Advantages and Disadvantages of KANs
Let's explore some of the ways KANs improve upon the limitations of conventional neural networks:
- Interpretability: Unlike traditional deep learning models, KANs provide a more interpretable structure. The learnable functions can be visualized and analyzed, offering insights into the model's decision-making process. This characteristic is particularly valuable in scientific fields, where understanding the model's workings is just as crucial as achieving high accuracy.
- Flexibility: KANs are not limited to a single type of activation function. While they often use B-splines, other basis functions, such as Chebyshev polynomials, can be employed based on the specific task. This flexibility makes the architecture versatile and adaptable to a range of applications.
KANs present a promising new approach to deep learning, but like any technology, they come with their own weaknesses:
- Computational complexity: One of the challenges with KANs is their computational intensity during the training phase. Since KANs use learnable activation functions on the edges, the complexity of evaluating these functions can significantly slow down the training process compared to traditional MLPs. This complexity is further amplified in tasks that require deep KAN architectures or highly detailed basis functions.

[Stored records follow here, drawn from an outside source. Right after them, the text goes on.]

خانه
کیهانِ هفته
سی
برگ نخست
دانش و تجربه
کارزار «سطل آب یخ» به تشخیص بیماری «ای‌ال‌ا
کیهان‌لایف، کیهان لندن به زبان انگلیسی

- Need for expertise: Implementing and tuning KANs can be more complex than working with traditional MLPs. Selecting the appropriate basis functions (e.g., B-splines, Chebyshev polynomials) and configuring the model for a specific task require a deeper mathematical understanding and more human/model interaction. This can make KANs less accessible to practitioners without specialized knowledge.
Human-KAN Interaction
A unique aspect of Kolmogorov-Arnold Networks (KANs) is their ability to facilitate meaningful interaction between the model and human intuition. The original paper describes how researchers can engage with the model's learning in ways not possible with traditional neural networks.
After training a KAN on a specific problem, researchers can extract the learned univariate functions that the model uses to approximate the complex multivariable function. By studying these learned functions, researchers gain insights into the underlying relationships in the data.
Furthermore, the insights gained from this interaction enable iterative refinement. Researchers can tweak the KAN's architecture, modify the types of basis functions (e.g., switching from B-splines to Chebyshev polynomials), or adjust the training process based on the extracted functions. This human-in-the-loop approach allows for a tailored modeling process, making KANs adaptable to different scientific or mathematical problems.
In this way, KANs facilitate a two-way interaction: they learn from data to form complex functions, and humans can guide and interpret this learning to refine the model or even uncover new knowledge. This interplay is what makes KANs stand out, transforming machine learning into a more collaborative and exploratory endeavor.
Conclusion
Overall, Kolmogorov-Arnold Networks (KANs) represent an exciting and promising advancement in neural network architecture. Their unique design offers a flexible and interpretable alternative to MLPs, with the potential to outperform traditional models in various tasks.
As the community continues to explore KANs through open-source collaborations and diverse applications, these networks and their extensions could evolve into powerful, state-of-the-art tools.